The act of moving through the landscape is underpinned with complex histories and laws which identify it as a potentially radical act in the context of infringement of rights and the rising cost of land. Traversing public and private land, walking is often closely tied to leisure, however, historically many routes have been established for religion, commerce, as a form of protest or campaigning. The recent work of campaigners has seen the government cancel a deadline for registering forgotten paths under the Countryside and Rights of Way Act, validating the importance for public access to be maintained in the countryside. To this end, this project aims to celebrate the alternative exploration of the county in lesser known environments, expanding upon a network of walking routes that exemplify the diverse and various nature of the region.

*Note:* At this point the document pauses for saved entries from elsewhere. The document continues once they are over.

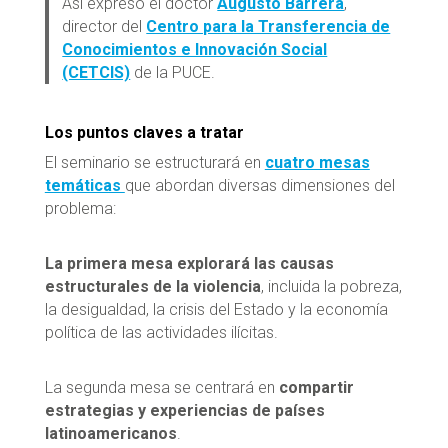
Así expresó el doctor
Augusto Barrera
,
director del
Centro para la Transferencia de
Conocimientos e Innovación Social
(CETCIS)
de la PUCE.
Los puntos claves a tratar
El seminario se estructurará en
cuatro mesas
temáticas
que abordan diversas dimensiones del
problema:
La primera mesa explorará las
causas
estructurales de la violencia
, incluida la pobreza,
la desigualdad, la crisis del Estado y la economía
política de las actividades ilícitas.
La segunda mesa se centrará en
compartir
estrategias y experiencias de países
latinoamericanos
.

As we move through the land, we will observe linear/non-linear markings, land-use and history, offering reflections, as well as encouraging contributions from those with specific local knowledge. Contributors include: James Ravinet, Shaun C. Badham, David Boyle, Victor Roome, Susan Poole, Philippa Stewart and Peter Jepson.
About the route: A 4.5 mile circular walk along the Essex Way from Fuller Street to Fairstead that includes several unique examples of architecture, history and artworks that exemplify how walking can help us to re-engage with our environment through a heightened awareness of the conditions around us. Beginning at Fairstead Parish Church, with its remarkable 13th century fresco paintings of the Passion Cycle, the walk traverses open countryside, farmland, wood, and hedgerows. The route also passes by the Essex Way information point at Fuller Street, with an opportunity for a break at the Square and Compass pub; a notable destination which includes an original hand-drawn map of the ‘Ley Lines of Essex’ by the author and artist Terry Johnson. The route will also take us past Terling Smock Mill before looping back through tranquil woodland to Fairstead.
Observations, extracts and documentation from this guided walk will be incorporated into a new publication that will be available later this year. 50 Years of the Essex Way is supported by the Arts and Cultural Fund awarded by Essex County Council.